You are literally still completely ignoring every word I have said.
No, I'm not. You're baselessly asserting that I am in an effort to derail this discussion.
The model is not showing 'how light needs to behave in order to reflect the real world.' It does not account for the variables it needs to. Stop ignoring this.
You're misrepresenting what I said. The model is showing
how light needs to behave, not why it behaves that way. Your irrelevant point about variables is conflating the why with the how. Now, if you're saying the model is entirely wrong, then that is a different matter. So far, that doesn't appear to be what you are saying. I would ask that if it is wrong, what would be a more accurate presentation?
You cannot model anything if you don't account for all the variables.
What did Ptolemy do? What did Copernicus do? Those were models, each with varying degrees of accuracy, that did not account for all variables.
You can't just pretend what I'm saying isn't relevant. It isn't showing 'how light needs to behave,' it's assuming a falsehood.
You misunderstand the point of the model. As I've stated before, it reflects how light must behave if the Earth is flat and the sun/moon are on a plane above it, moving in a circle over it.
You ignored, entirely, my example discussing the sun and how it rises and sets in relation to this model. That's the point and the reason you're not succeeding in proving your claim here. The model shows us what light must do to create sunrises and sunsets on a flat Earth. Let say, for the sake of your argument, that you are correct and there's this thing called 'ether', and it is responsible for these manifestations as we see them. If the Earth is flat and presents as it does with the Gleason map, and the sun's location is this point some 4000 miles above us and isn't a ball of fusion 860000 miles wide but a much smaller, closer object, then how must light behave? Do I need to necessarily know how ether interacts with light to model it? I have two sides of this theoretical triangle; the object and it's approximate distance, where I'm at and what I see. If I know what the observer sees and I know the location of the object, then I can determine what the light being cast by that object must do to reach me, the observer.
It gives us those sliders. They are not sufficient. It is that simple, and you are still persisting in ignoring me. What do you think 'rayparam' means?

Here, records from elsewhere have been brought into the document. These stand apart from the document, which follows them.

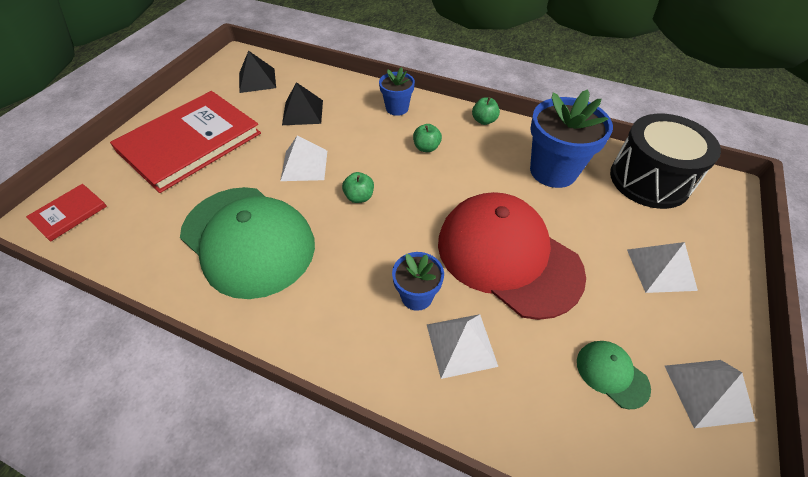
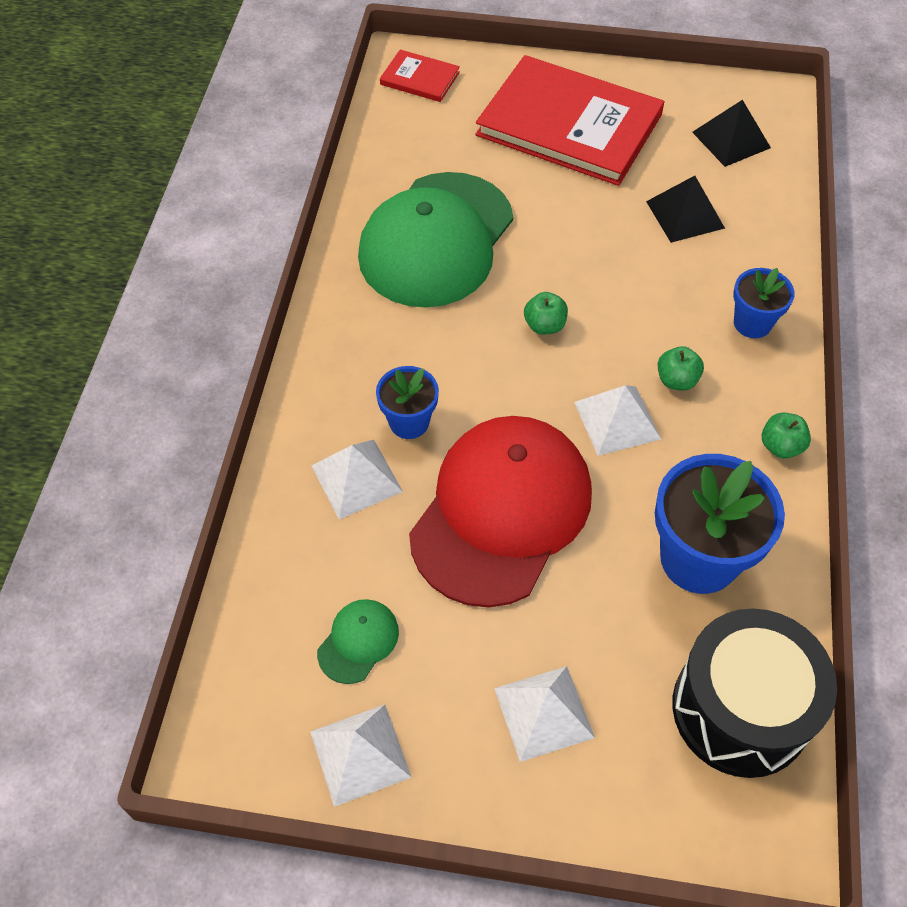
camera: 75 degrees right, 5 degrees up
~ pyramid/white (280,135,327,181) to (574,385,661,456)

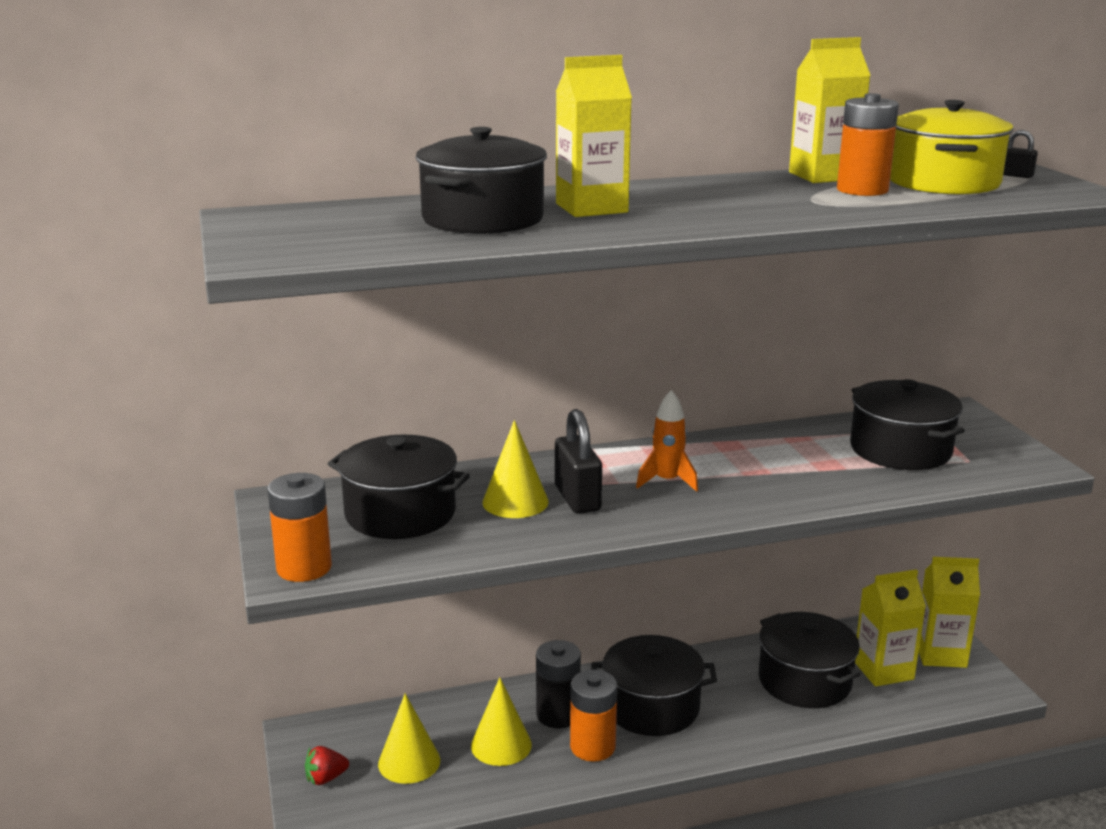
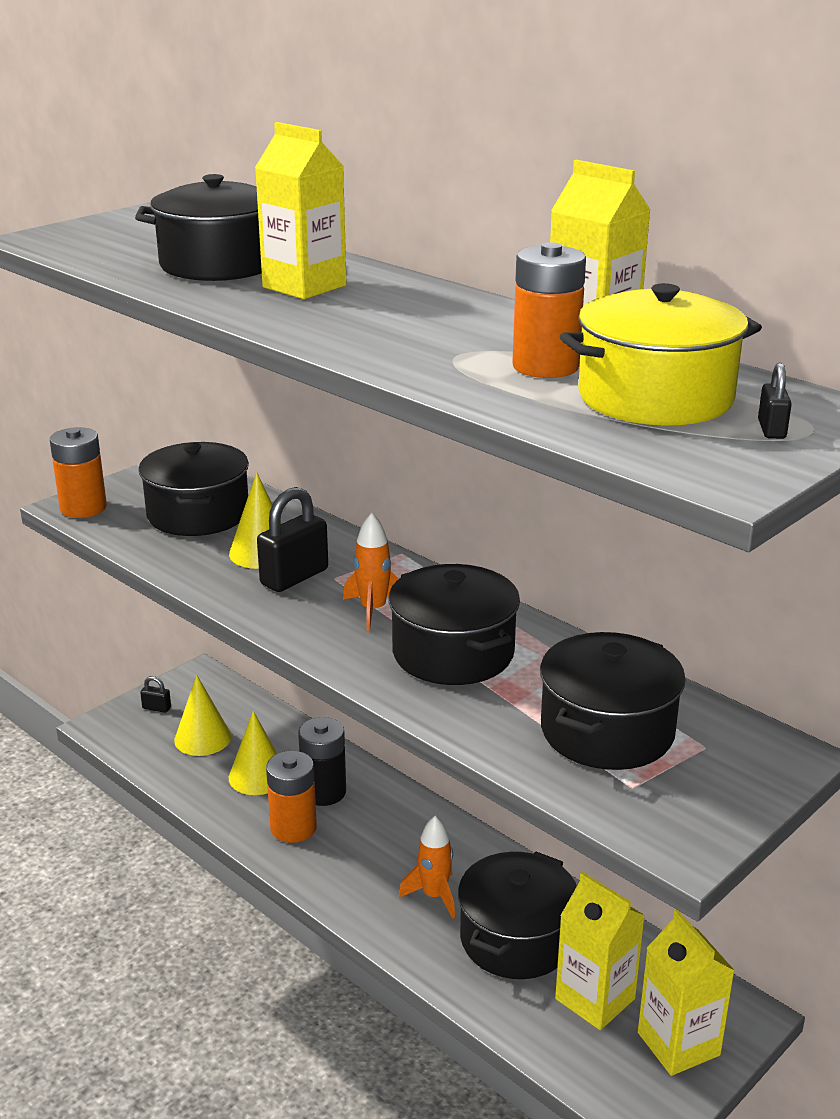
camera: 60 degrees right, 5 degrees up
~ strawberry/red (305,746,349,785) to small lock/ebony (140,676,171,713)
~ cooking pot/ebony (591,635,717,736) to (389,564,520,685)
+ rocket/orange-coloured (399,816,455,919)

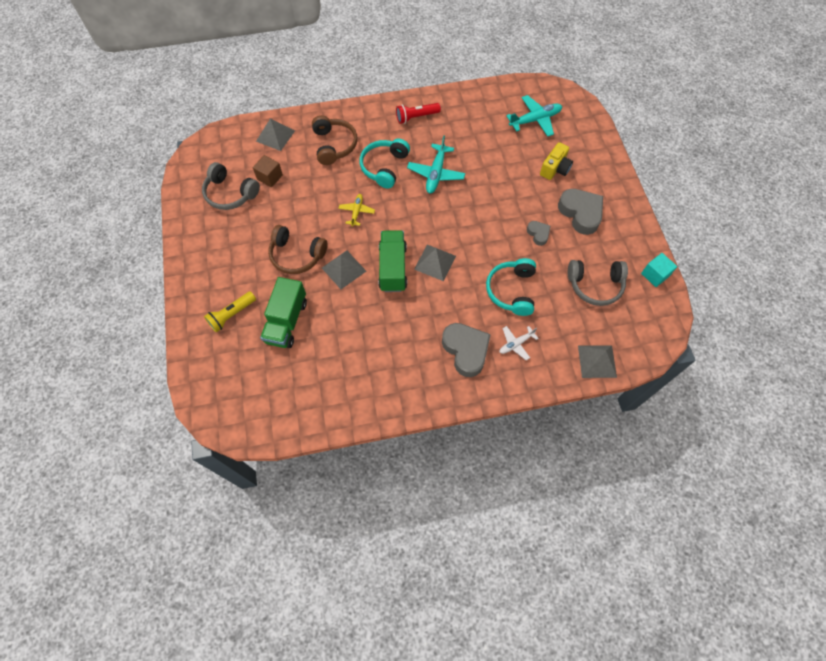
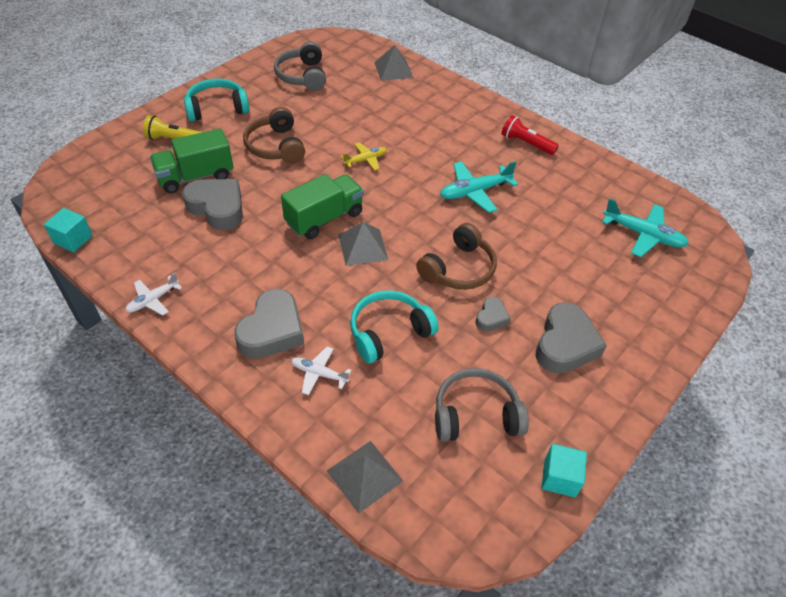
camera: 50 degrees right, 15 degrees down
- solid cube/brown (253,155,283,187)
~ over-ear headphones/brown (312,115,357,165) to (416,223,497,290)
- pyramid/ash-grey (322,250,366,289)
~ over-ear headphones/aqua (360,138,410,188) to (184,79,249,122)
- compact camera/golden (540,142,573,180)
~ over-ear headphones/ash-grey (568,260,628,306) = (435,368,529,442) 120 degrees clockwise
+ solid cube/aqua (44,208,93,252)
+ aeroplane/white (126,273,182,315)
+ heart/ash-grey (182,179,243,230)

Light ray parameter and it appears to affect the amount that light bends between the source and observer. Snomial, trust me, I'm not ignoring you. What I don't understand is why you can't seem to figure out that the model shows how and doesn't need to show why. If your issue is with how the model is presented (location of the sun/moon, shape of the Earth) then be specific. Your argument up to this point is that the model lacks specificity regarding how the ether interacts with light. If all we are interested in, at this point, is modeling how light travels from source to observer, then we don't need to know any details about that interaction, only that something is influencing the path that the light is taking.
What changes need to be made to this model to properly reflect whatever it is you believe is missing? How is this model misrepresenting reality?